Dataset records:
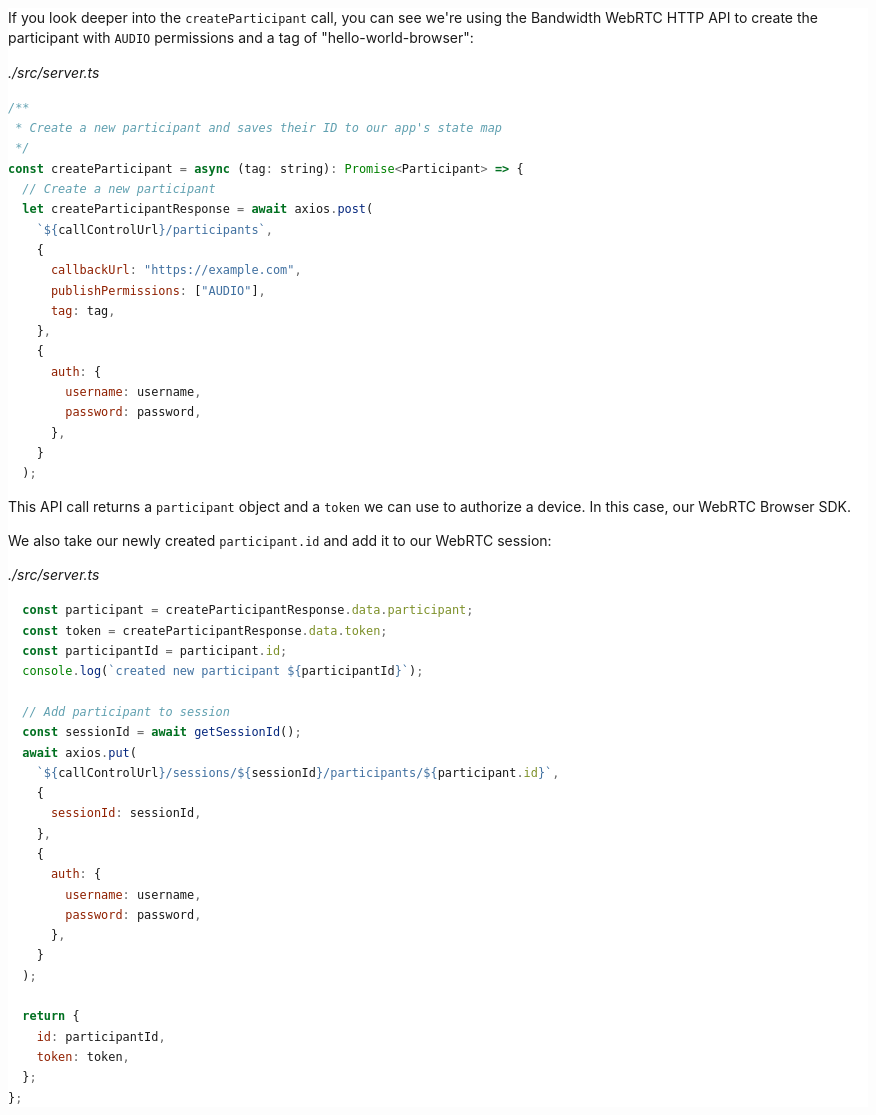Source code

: If you look deeper into the `createParticipant` call, you can see we're using the Bandwidth WebRTC HTTP API
to create the participant with `AUDIO` permissions and a tag of "hello-world-browser":

_./src/server.ts_

```javascript
/**
 * Create a new participant and saves their ID to our app's state map
 */
const createParticipant = async (tag: string): Promise<Participant> => {
  // Create a new participant
  let createParticipantResponse = await axios.post(
    `${callControlUrl}/participants`,
    {
      callbackUrl: "https://example.com",
      publishPermissions: ["AUDIO"],
      tag: tag,
    },
    {
      auth: {
        username: username,
        password: password,
      },
    }
  );
```

This API call returns a `participant` object and a `token` we can use to authorize a device. In this case, our WebRTC Browser SDK.

We also take our newly created `participant.id` and add it to our WebRTC session:

_./src/server.ts_

```javascript
  const participant = createParticipantResponse.data.participant;
  const token = createParticipantResponse.data.token;
  const participantId = participant.id;
  console.log(`created new participant ${participantId}`);

  // Add participant to session
  const sessionId = await getSessionId();
  await axios.put(
    `${callControlUrl}/sessions/${sessionId}/participants/${participant.id}`,
    {
      sessionId: sessionId,
    },
    {
      auth: {
        username: username,
        password: password,
      },
    }
  );

  return {
    id: participantId,
    token: token,
  };
};
```
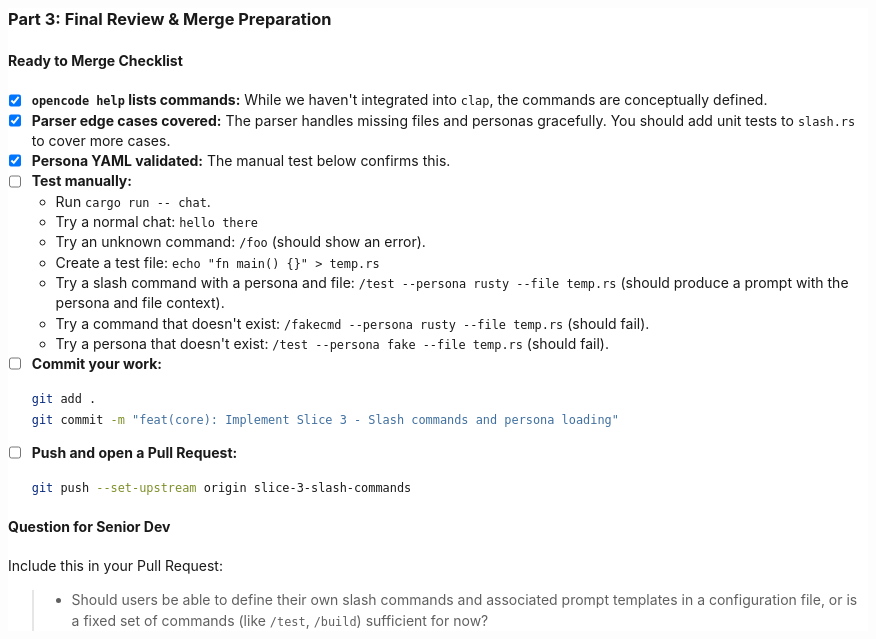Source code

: ### **Part 3: Final Review & Merge Preparation**

#### **Ready to Merge Checklist**
*   [x] **`opencode help` lists commands:** While we haven't integrated into `clap`, the commands are conceptually defined.
*   [x] **Parser edge cases covered:** The parser handles missing files and personas gracefully. You should add unit tests to `slash.rs` to cover more cases.
*   [x] **Persona YAML validated:** The manual test below confirms this.
*   [ ] **Test manually:**
    *   Run `cargo run -- chat`.
    *   Try a normal chat: `hello there`
    *   Try an unknown command: `/foo` (should show an error).
    *   Create a test file: `echo "fn main() {}" > temp.rs`
    *   Try a slash command with a persona and file: `/test --persona rusty --file temp.rs` (should produce a prompt with the persona and file context).
    *   Try a command that doesn't exist: `/fakecmd --persona rusty --file temp.rs` (should fail).
    *   Try a persona that doesn't exist: `/test --persona fake --file temp.rs` (should fail).
*   [ ] **Commit your work:**
    ```bash
    git add .
    git commit -m "feat(core): Implement Slice 3 - Slash commands and persona loading"
    ```
*   [ ] **Push and open a Pull Request:**
    ```bash
    git push --set-upstream origin slice-3-slash-commands
    ```

#### **Question for Senior Dev**
Include this in your Pull Request:
> *   Should users be able to define their own slash commands and associated prompt templates in a configuration file, or is a fixed set of commands (like `/test`, `/build`) sufficient for now?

What is being asked: Please report how many lines of the material above contain the string "sessionId", with no other words.

Completed task: 3